Monday, January 4, 2016

SECOND AMENDMENT IS IMPORTANT!

Weekly Opinion Editorial

WELL ARMED LAMBS!

by Steve Fair



       As I write this, President Obama is set to announce on Tuesday that he will sign an Executive Order that will create stricter gun laws in America.  He is scheduled to hold a Town Hall on CNN to explain his actions and has announced his action will be ‘entirely consistent with the Second Amendment.”  The President met with AG Loretta Lynch on Monday to discuss the gun issue.  “This is not going to solve every violent crime in this country.  It is not going to prevent every mass shooting.  It will potentially save lives in this country and spare families the pain and extraordinary loss they experience when they lose loved ones to gun violence,” he said after the meeting.   The plan includes adding background checks for those who purchase at gun shows and online, tightening up restrictions for gun ownership on those who have domestic violence history, adding 230 additional FBI personnel and 200 new ATF agents and some unidentified ‘gun safety technology.’

     “The good news is that these are not only recommendations that are well within my legal authority and the executive branch,” Obama said. “But they're also ones that the overwhelming majority of the American people, including gun owners, support and believe in.”

     Presidential candidate Carly Fiorina said that Obama’s executive order is, “delusional, dangerous, not to mention unconstitutional.”  “The thing the president should be doing on gun control is enforcing the laws that we have. We have long lists of criminals who own guns, who routinely purchase guns. We know who these people are, and we are not prosecuting any of them,” Fiorina said.   

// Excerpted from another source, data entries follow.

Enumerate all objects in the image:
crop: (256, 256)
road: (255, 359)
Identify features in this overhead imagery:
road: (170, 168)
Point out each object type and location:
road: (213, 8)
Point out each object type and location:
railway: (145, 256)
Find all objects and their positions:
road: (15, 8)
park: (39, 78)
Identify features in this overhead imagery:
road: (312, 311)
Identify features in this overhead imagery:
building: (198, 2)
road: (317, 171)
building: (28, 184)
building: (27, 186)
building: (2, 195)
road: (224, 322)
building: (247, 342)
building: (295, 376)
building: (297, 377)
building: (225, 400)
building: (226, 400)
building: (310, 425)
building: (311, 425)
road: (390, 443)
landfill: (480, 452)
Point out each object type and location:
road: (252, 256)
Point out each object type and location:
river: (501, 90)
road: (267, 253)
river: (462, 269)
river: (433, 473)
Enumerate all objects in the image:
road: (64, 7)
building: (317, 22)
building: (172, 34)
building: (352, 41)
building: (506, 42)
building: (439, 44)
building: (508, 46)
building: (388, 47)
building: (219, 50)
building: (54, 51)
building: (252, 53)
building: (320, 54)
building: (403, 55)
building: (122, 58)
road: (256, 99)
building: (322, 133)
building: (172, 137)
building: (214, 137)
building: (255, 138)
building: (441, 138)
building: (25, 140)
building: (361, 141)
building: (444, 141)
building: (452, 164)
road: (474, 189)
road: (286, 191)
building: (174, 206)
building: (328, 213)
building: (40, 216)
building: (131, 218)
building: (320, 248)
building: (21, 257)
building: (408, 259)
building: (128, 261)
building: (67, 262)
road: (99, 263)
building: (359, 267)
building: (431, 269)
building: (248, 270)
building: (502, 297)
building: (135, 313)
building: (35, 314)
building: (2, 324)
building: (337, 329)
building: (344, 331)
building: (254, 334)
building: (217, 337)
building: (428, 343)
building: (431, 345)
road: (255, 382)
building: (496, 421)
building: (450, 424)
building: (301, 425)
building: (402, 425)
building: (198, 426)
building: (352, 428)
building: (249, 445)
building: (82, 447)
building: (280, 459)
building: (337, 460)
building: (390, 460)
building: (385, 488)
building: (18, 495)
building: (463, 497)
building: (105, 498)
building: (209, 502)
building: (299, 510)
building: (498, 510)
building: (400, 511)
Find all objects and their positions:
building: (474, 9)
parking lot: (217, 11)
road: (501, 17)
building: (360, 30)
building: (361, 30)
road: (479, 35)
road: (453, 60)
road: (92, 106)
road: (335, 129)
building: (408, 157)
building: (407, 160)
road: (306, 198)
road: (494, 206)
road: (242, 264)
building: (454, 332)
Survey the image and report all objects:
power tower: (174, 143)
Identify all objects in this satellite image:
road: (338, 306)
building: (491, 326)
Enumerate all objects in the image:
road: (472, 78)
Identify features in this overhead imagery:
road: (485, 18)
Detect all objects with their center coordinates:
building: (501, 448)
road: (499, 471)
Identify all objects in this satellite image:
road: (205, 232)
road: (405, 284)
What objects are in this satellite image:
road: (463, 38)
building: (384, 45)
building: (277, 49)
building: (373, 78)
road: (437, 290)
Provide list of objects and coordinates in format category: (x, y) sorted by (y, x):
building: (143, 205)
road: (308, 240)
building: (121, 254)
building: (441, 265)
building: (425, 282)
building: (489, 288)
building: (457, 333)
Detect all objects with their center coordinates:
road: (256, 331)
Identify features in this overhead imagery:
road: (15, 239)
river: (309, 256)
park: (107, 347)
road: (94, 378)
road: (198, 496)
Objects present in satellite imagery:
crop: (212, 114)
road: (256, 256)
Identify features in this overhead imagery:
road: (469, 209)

     Other GOP candidates also weighed in.  "We're not changing the Second Amendment," Donald Trump said. "I will veto that. I will un-sign that so fast."  Governor Chris Christie said, “I’m sure (the gun executive action) will get stopped by the courts.”  Senator Ted Cruz said Obama’s move is unconstitutional.  “It’s entirely backwards. We don’t beat the bad guys by taking away our guns. We beat the bad guys by using our guns,” Cruz said.  Senator Rand Paul said he would fight the President, ‘tooth and nail’ on the gun control issue.  Paul plans to push the Senate GOP caucus to vote on legislation he proposed in December that would reduce executive orders on gun control to ‘advisory only. Senator Marco Rubio said, “I believe that every single American has a Constitution—and therefore God-given right—to defend themselves and their families.”  All the Democrat candidates said they supported the president’s executive order action.

     The second amendment is a critically important right to Americans.  In a democratic republic form of self-government, an armed citizenry serves to prevent tyranny.  Without the second amendment, the other tenets of the Bill of Rights would likely be ignored by government.  So why did the founding fathers put the second amendment in the constitution?  Was it so Americans could own shotguns to duck hunt?  It was about insuring the liberty and survival of a country.  The founder of the Democrat Party, Thomas Jefferson said; “Those who hammer their guns into plowshares will plow for those who do not.” 

     It is likely President Obama’s executive order will be overturned by the courts, but rest assured the liberals in America will not rest until they have forced every law abiding citizen in America to give up their guns.  They fail to understand the only way to stop a bad guy with a gun is a good guy with a gun. Guns don’t kill people- people kill people.  The root problem of any violent act is a depraved, wicked heart and gun control will not cure that.   

     George Mason, the co-author of the second amendment, said this: “Democracy is two wolves and a lamb voting on what to have for lunch. Liberty is a well-armed lamb contesting the vote!”   Americans need to be well armed lambs.